Andaikata saya tidak khawatir disebut sebagai su’ul adab, saya akan
mengatakan bahwa TMT adalah kerangka acuan hasil temuan atau rangkuman
pengalaman ahlil ilmi dan belum disusus seperti layaknya konsep.
Namun secara kualitatif memiliki bobot
yang efektif sebagai pedoman untuk menciptakan dunia pendidikan yang
ideal yang masih sangat mungkin diterapkan kapan saja. Oleh karena itu,
saya memberanikan diri untuk menganggap isi kitab TMT masih sangat
relevan untuk diterapkan pada dunia pendidikan dewasa ini, sepanjang
format belum berubah.
Tentang hubungan pendidik anak didik,
guru murid, kiyai santri, pemberi manfaat penerima manfaat, dan
seterusnya, adalah wajar dan memenuhi tuntunan ajaran serta tuntunan
keorangan apabila terjalin tali keeratan yang terbuhul atas dasar
filosofi sadar posisi bagi masing-masing. Dan itu harus dipertahankan
kelanggegnannya agar pengawasan batini dapat dilakukan terus menerus.
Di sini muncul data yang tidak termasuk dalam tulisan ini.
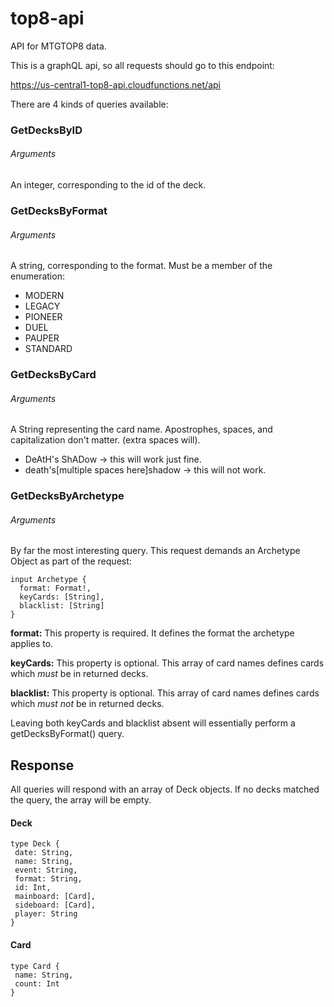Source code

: # top8-api
API for MTGTOP8 data.

This is a graphQL api, so all requests should go to this endpoint:

https://us-central1-top8-api.cloudfunctions.net/api

There are 4 kinds of queries available:

### GetDecksByID
###### Arguments
An integer, corresponding to the id of the deck.

### GetDecksByFormat
###### Arguments
A string, corresponding to the format. Must be a member of the enumeration:

 *  MODERN
 *  LEGACY
 *  PIONEER
 *  DUEL
 *  PAUPER
 *  STANDARD

### GetDecksByCard
###### Arguments
A String representing the card name. Apostrophes, spaces, and capitalization don't matter. (extra spaces will).

* DeAtH's ShADow      -> this will work just fine.
* death's[multiple spaces here]shadow   -> this will not work.

### GetDecksByArchetype
###### Arguments
By far the most interesting query. This request demands an Archetype Object as part of the request:

    input Archetype {
      format: Format!,
      keyCards: [String],
      blacklist: [String]
    }
     
 **format:** This property is required. It defines the format the archetype applies to.
 
 **keyCards:** This property is optional. This array of card names defines cards which *must* be in returned decks.
 
 **blacklist:** This property is optional. This array of card names defines cards which *must not* be in returned decks.
 
 
 Leaving both keyCards and blacklist absent will essentially perform a getDecksByFormat() query.

## Response

All queries will respond with an array of Deck objects. If no decks matched the query, the array will be empty.

#### Deck

    type Deck {
     date: String,
     name: String,
     event: String,
     format: String,
     id: Int,
     mainboard: [Card],
     sideboard: [Card],
     player: String
    }

#### Card

    type Card {
     name: String,
     count: Int
    }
Kelanggengan hubungan antar dua kutub tersebut hanya dapat dicapai dengan keikhlasan yang putih.
Takhtim
Alur yang dipilih Az-Zarnuji untuk
mengalirkan gagasan beliau, saya kira sudah memenuhi aspek muthobaqoh
tadhomun maupun iltizam. Dan itulah hasil pendilalahan yang benar dari
lafal: at-tarbiyah.
Pada kurun masa segala aspek tata
kehidupan sudah bergeser seperati sekarang ini dan menjelang berlakunya
era indrustrialisasi, saya kira konsep yang ada pada kandungan TMT,
sebaiknya didukung untuk disosialisasikan dan dikembangkan secara
adapatatif. Dengan melibatkan para pakar disiplin ilmu tertentu dan
penambahan tata nilai. Sebab dapat saja saya mengatakan: untuk membentuk
generasi penerus yang terdidik lagi bertakwa kepada Allah SWT. Belum
ada pedoman khususnya selain kitab TA’LIMUL MUTA’ALIM.
Oleh: KH. M. Kholil Bisri (Pengasuh Pondok Pesantren Leteh, Rembang, Jawa Tengah)Rembang, Shofarul Khoir 1414 H.Dikutip dari Makalah yang beliau sampaikan di Pondok Pesantren Al-Hamidiyyah Jakarta.